Integrated spatial multi-omics profiling of Fusobacterium nucleatum in breast cancer unveils its role in tumour microenvironment modulation and cancer progression.

Tumour-associated microbiota are integral components of the tumour microenvironment (TME). However, previous studies on intratumoral microbiota primarily rely on bulk tissue analysis, which may obscure their spatial distribution and localized effects. In this study, we applied in situ spatial-profiling technology to investigate the spatial distribution of intratumoral microbiota in breast cancer and their interactions with the local TME. Using 5R 16S rRNA gene sequencing and RNAscope FISH/CISH on patients' tissue, we identified significant spatial heterogeneity in intratumoral microbiota, with Fusobacterium nucleatum (F. nucleatum) predominantly localized in tumour cell-rich areas. GeoMx digital spatial profiling (DSP) revealed that regions colonized by F. nucleatum exhibit significant influence on the expression of RNAs and proteins involved in proliferation, migration and invasion. In vitro studies indicated that co-culture with F. nucleatum significantly stimulates the proliferation and migration of breast cancer cells. Integrative spatial multi-omics and co-culture transcriptomic analyses highlighted the MAPK signalling pathways as key altered pathways. By intersecting these datasets, VEGFD and PAK1 emerged as critical upregulated proteins in F. nucleatum-positive regions, showing strong positive correlations with MAPK pathway proteins. Moreover, the upregulation of VEGFD and PAK1 by F. nucleatum was confirmed in co-culture experiments, and their knockdown significantly reduced F. nucleatum-induced proliferation and migration. In conclusion, intratumoral microbiota in breast cancer exhibit significant spatial heterogeneity, with F. nucleatum colonization markedly altering tumour cell protein expression to promote progression and migration. These findings provide novel perspectives on the role of microbiota in breast cancer, identify potential therapeutic targets, and lay the foundation for future cancer treatments.

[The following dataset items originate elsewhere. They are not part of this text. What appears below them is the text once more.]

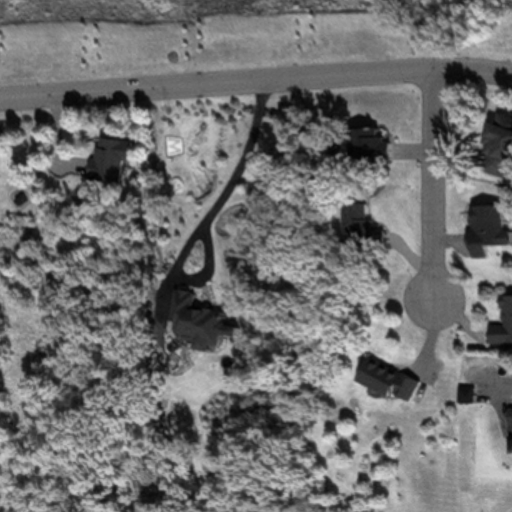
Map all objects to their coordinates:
road: (256, 86)
building: (502, 140)
building: (384, 148)
building: (116, 159)
road: (435, 186)
building: (369, 230)
building: (493, 230)
building: (204, 325)
building: (505, 330)
building: (398, 382)
road: (502, 388)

KEY POINTS: Intratumoral Fusobacterium nucleatum exhibits significant spatial heterogeneity within breast cancer tissues. F. nucleatum colonization alters the expression of key proteins involved in tumour progression and migration. The MAPK signalling pathway is a critical mediator of F. nucleatum-induced breast cancer cell proliferation and migration. VEGFD and PAK1 are potential therapeutic targets to mitigate F. nucleatum-induced tumour progression.